No one has to spin Santorum’s preaching and pronouncements to make him look extreme or out of touch. He does a fabulous job of that all on his own. He WOULD be right at home in the 16th century.
The Republican base–women included–may turn out for a hardline Catholic who would like to use his religious beliefs to bring about cultural change, but in a national election women will decisively reject St. Rick. PA women voted against him in his last senate race by 22 points.
And he can hit Romney for his Olympics or business experience all he wants, but I’d like to know exactly what kind of executive experience Rick has. His resume is alarmingly blank in that regard.
We already have an incompent loser of a president with no management bonafides. You know what they say the definition of insanity is.
I prefer the prospect of four years with Poppin’ Fresh in a grey Beatle wig to the prospect of four years of being preached at by Mr. Pocket Protector.
“The Romney campaign does not dispute that congressional earmarks helped save the games. But they noted that Santorum voted for those earmarks, among many others, when he was a Senator.”
This is outright dishonesty. By definition, one does not vote for earmarks. They are simply attached to a bill WITHOUT A VOTE, and there is really nothing one can do about them. The bill could be otherwise sterling, and something truly to vote for, and someone like Romney can dishonestly demagogue what you did by claiming you voted for an earmark.
I like that Santorum is going hard after the other side without being fundamentally dishonest. Romney’s camp often uses the most dishonest means. I want hard-hitting, but above the belt. Romney’s a below-the-belt kind of guy.

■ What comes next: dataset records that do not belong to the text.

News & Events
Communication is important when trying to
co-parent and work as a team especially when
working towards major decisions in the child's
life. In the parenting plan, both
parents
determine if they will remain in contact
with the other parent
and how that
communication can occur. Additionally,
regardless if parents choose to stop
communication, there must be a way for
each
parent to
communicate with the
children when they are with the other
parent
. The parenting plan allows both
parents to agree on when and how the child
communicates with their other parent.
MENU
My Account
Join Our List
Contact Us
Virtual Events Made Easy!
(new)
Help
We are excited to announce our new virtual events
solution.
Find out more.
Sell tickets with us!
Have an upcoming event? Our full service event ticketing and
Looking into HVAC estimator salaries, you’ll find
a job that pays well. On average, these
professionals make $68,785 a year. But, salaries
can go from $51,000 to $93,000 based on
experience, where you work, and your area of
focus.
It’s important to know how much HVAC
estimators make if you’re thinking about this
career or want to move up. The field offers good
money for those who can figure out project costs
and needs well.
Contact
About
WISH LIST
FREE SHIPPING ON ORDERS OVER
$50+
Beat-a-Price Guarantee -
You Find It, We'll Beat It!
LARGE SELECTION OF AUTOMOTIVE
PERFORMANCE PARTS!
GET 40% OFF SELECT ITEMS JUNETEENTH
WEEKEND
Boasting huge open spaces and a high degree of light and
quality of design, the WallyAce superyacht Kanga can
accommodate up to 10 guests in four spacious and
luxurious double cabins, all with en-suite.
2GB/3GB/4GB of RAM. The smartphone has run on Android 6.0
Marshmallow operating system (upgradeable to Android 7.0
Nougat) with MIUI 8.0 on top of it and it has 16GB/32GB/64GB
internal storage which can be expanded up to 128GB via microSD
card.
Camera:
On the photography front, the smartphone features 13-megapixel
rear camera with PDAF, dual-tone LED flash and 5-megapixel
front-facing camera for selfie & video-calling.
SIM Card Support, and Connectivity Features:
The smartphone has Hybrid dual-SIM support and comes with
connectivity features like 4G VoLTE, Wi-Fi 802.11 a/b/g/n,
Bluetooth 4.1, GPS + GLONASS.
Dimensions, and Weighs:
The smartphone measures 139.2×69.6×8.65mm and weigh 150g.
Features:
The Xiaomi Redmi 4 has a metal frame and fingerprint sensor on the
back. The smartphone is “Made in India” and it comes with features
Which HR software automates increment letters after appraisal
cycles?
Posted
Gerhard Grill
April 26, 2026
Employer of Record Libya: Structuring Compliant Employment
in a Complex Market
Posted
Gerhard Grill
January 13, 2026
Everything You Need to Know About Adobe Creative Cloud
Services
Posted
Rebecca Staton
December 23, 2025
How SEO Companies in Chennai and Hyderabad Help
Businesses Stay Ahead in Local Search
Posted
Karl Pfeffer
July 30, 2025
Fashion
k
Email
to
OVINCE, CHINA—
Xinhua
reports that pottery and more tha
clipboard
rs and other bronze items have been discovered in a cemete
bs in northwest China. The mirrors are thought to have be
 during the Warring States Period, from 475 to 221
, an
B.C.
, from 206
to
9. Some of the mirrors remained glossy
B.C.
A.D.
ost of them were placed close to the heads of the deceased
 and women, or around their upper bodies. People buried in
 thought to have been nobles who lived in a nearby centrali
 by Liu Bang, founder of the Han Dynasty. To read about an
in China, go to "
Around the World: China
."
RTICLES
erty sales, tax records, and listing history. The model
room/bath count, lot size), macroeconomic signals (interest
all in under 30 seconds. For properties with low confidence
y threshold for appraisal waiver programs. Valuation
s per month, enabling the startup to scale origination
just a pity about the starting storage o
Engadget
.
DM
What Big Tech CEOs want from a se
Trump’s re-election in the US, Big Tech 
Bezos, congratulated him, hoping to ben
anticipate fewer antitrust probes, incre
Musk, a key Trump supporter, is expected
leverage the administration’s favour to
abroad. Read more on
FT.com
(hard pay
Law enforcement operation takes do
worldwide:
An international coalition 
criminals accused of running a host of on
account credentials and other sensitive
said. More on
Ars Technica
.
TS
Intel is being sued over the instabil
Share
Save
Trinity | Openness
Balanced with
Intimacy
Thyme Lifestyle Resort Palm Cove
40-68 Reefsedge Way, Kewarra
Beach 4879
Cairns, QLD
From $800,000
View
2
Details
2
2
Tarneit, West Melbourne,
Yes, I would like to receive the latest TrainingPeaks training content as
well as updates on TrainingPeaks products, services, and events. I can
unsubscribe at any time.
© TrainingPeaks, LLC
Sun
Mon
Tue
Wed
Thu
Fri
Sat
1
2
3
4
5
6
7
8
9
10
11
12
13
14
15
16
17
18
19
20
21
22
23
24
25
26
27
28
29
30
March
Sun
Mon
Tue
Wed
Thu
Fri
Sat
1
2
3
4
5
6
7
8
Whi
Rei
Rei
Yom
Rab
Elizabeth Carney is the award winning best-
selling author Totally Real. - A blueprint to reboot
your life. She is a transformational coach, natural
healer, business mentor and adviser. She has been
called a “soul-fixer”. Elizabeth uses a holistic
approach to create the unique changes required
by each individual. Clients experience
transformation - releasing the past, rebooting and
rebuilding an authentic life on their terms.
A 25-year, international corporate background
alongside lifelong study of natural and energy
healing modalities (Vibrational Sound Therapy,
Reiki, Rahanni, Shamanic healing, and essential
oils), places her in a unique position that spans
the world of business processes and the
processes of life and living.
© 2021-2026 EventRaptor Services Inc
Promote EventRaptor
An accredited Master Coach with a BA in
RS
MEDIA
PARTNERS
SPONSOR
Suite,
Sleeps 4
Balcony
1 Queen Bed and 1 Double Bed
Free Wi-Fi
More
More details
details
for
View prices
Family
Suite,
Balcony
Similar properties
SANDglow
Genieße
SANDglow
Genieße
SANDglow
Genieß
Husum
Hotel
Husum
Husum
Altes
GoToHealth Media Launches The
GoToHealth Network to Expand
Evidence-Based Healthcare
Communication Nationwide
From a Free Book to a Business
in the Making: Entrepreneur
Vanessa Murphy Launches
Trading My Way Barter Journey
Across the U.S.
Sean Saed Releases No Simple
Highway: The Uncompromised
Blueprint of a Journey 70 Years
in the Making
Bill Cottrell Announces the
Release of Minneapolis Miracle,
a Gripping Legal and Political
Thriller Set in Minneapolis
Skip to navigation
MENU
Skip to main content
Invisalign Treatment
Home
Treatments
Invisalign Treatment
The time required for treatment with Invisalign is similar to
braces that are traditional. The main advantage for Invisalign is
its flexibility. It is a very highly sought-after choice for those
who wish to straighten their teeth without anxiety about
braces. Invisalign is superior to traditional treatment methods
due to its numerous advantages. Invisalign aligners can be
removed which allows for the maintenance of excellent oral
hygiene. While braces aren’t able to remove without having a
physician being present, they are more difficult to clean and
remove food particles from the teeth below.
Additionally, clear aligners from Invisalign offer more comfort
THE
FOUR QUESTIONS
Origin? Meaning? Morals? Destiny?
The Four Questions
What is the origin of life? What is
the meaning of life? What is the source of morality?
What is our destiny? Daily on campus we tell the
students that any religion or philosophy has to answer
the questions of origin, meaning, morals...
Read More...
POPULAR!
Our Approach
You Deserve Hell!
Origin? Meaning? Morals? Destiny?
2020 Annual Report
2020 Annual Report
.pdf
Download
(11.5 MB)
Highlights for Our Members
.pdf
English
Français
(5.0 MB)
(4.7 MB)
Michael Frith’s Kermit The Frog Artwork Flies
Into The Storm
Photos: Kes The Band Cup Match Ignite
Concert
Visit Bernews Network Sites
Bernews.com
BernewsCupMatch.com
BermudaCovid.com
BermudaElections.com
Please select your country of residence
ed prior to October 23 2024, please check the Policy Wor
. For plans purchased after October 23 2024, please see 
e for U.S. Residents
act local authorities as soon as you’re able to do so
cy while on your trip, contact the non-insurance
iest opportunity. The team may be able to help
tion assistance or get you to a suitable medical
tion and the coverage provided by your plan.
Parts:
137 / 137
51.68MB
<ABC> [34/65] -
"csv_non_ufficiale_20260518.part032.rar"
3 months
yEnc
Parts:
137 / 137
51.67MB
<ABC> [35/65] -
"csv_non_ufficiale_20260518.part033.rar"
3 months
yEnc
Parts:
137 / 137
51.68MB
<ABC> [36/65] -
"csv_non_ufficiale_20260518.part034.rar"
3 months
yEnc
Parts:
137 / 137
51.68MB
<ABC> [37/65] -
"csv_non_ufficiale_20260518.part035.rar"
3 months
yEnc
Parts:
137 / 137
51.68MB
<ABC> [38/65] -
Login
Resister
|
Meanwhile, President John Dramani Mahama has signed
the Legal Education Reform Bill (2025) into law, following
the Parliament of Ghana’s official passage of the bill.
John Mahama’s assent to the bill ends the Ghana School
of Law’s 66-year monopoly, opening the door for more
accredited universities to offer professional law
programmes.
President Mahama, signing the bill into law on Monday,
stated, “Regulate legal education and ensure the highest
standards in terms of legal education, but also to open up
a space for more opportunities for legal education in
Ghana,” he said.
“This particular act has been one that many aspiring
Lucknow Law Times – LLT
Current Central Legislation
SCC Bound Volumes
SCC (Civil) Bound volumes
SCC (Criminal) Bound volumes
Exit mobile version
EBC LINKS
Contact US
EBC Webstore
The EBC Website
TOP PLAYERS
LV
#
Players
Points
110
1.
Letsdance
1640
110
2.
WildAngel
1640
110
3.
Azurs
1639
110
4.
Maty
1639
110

When you look at the Santorum’s entire statement, its clear that his “theology” statement really refers to the “religion” of liberalism or leftwing ideology. Ann Coulter’s book Godless is but one source that makes this point. Saying that believers in leftist ideology have made a religion of their political views doesn’t necessarilly mean that they don’t have some other religion as well (but in case of conflict, who wins? See Bart Stupack). Santorum’s point is that the President puts his left wing ideology before the needs of ordinary Americans. When the President said he wants energy prices to “skyrocket,” he is really saying that he wants to make every American poorer, as that is the result when energy prices skyrocket. Santorum needs to make this point, but do so in a more effective manner.